If the trend is up, buy on pullbacks, or short-sell on bounce up if the trend is down. Generally, this is a very effective and sound plan for trading trends.
However, extremely strong price moves (especially parabolic move) can be an indication of a climax. Most of the time, this will end the current trend and lead to a trend reversal. Thus, it is important that you are aware of this price pattern, so that you are not caught on the wrong side of the market.
The chart below shows a classic example of a selling climax that ended the downtrend (at least for the short-term) on Gold.
A naive reader might read this price action as extreme weakness and could be waiting eagerly to short again should price bounce up again thinking: “I missed this move… never mind, I will wait for price to retrace and short again”
However, I viewed it as a potential selling climax as the sell-off is extremely steep in a very short period of time. It is not the usual pullback. So traders should not be thinking of short-selling on pullback (as shown on chart as red circle zone)

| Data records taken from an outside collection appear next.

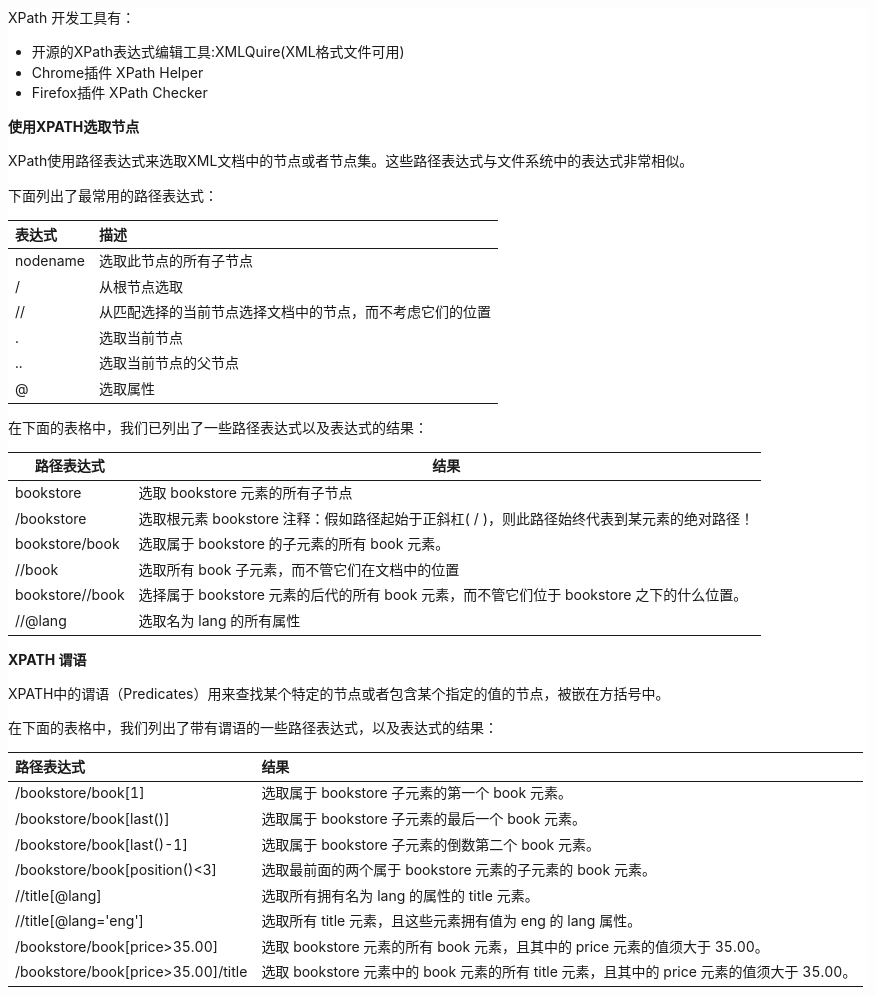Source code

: XPath 开发工具有：

- 开源的XPath表达式编辑工具:XMLQuire(XML格式文件可用)
- Chrome插件 XPath Helper
- Firefox插件 XPath Checker

**使用XPATH选取节点**

XPath使用路径表达式来选取XML文档中的节点或者节点集。这些路径表达式与文件系统中的表达式非常相似。

下面列出了最常用的路径表达式：
    
|表达式|描述|
|:-|:-|
|nodename|选取此节点的所有子节点|
|/|从根节点选取|
|//|从匹配选择的当前节点选择文档中的节点，而不考虑它们的位置|
|.|选取当前节点|
|..|选取当前节点的父节点|
|@|选取属性|


在下面的表格中，我们已列出了一些路径表达式以及表达式的结果：

|路径表达式|结果|
|-|-|
|bookstore|选取 bookstore 元素的所有子节点|
|/bookstore	|选取根元素 bookstore  注释：假如路径起始于正斜杠( / )，则此路径始终代表到某元素的绝对路径！|
|bookstore/book|选取属于 bookstore 的子元素的所有 book 元素。|
|//book|选取所有 book 子元素，而不管它们在文档中的位置|
|bookstore//book|选择属于 bookstore 元素的后代的所有 book 元素，而不管它们位于 bookstore 之下的什么位置。|
|//@lang|选取名为 lang 的所有属性|

**XPATH 谓语**

XPATH中的谓语（Predicates）用来查找某个特定的节点或者包含某个指定的值的节点，被嵌在方括号中。


在下面的表格中，我们列出了带有谓语的一些路径表达式，以及表达式的结果：

|路径表达式|结果|
|:-|:-|
|/bookstore/book[1]	|选取属于 bookstore 子元素的第一个 book 元素。|
|/bookstore/book[last()]|选取属于 bookstore 子元素的最后一个 book 元素。|
|/bookstore/book[last()-1]|选取属于 bookstore 子元素的倒数第二个 book 元素。|
|/bookstore/book[position()<3]|选取最前面的两个属于 bookstore 元素的子元素的 book 元素。|
|//title[@lang]	|选取所有拥有名为 lang 的属性的 title 元素。|
|//title[@lang='eng']	|选取所有 title 元素，且这些元素拥有值为 eng 的 lang 属性。|
|/bookstore/book[price>35.00]	|选取 bookstore 元素的所有 book 元素，且其中的 price 元素的值须大于 35.00。|
|/bookstore/book[price>35.00]/title	|选取 bookstore 元素中的 book 元素的所有 title 元素，且其中的 price 元素的值须大于 35.00。|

At some point, the last seller who wants to sell has sold. If everybody has sold, who is left to push the price even lower? There isn’t any more selling pressure underneath the market as the supply has subsided.
In fact, traders who shorted near the bottom are now the the ultimate weak hands. And as soon as the trend starts to reverse and price starts to go up, they will have to cut their losses (buy-back). Their buying pressure will add fire to the fuel and price goes even higher.
In this case, after the climatic sell-off when Gold’s price hit a low of $1,180, price started to reverse back up, trapping short-sellers who shorted at pullback (red circled zone). Please note that a seemingly climatic pattern does not justify to initiate a counter-trend position (in this example, long Gold) because we never know whether it is an absolute bottom. But it serves as a very good signal to exit your current position if you hold a short position (or at least exit partially).
In conclusion: If it looks like a climatic price movement, do not trade in the same direction on the subsequent pullback.
Note: My personal view is that Gold is still in a long-term downtrend, potentially hitting $960/oz in the near future (based on Hu Li Yang‘s half average theory, 二分之一平均法). I am writing the above posting from a short-term trading perspective.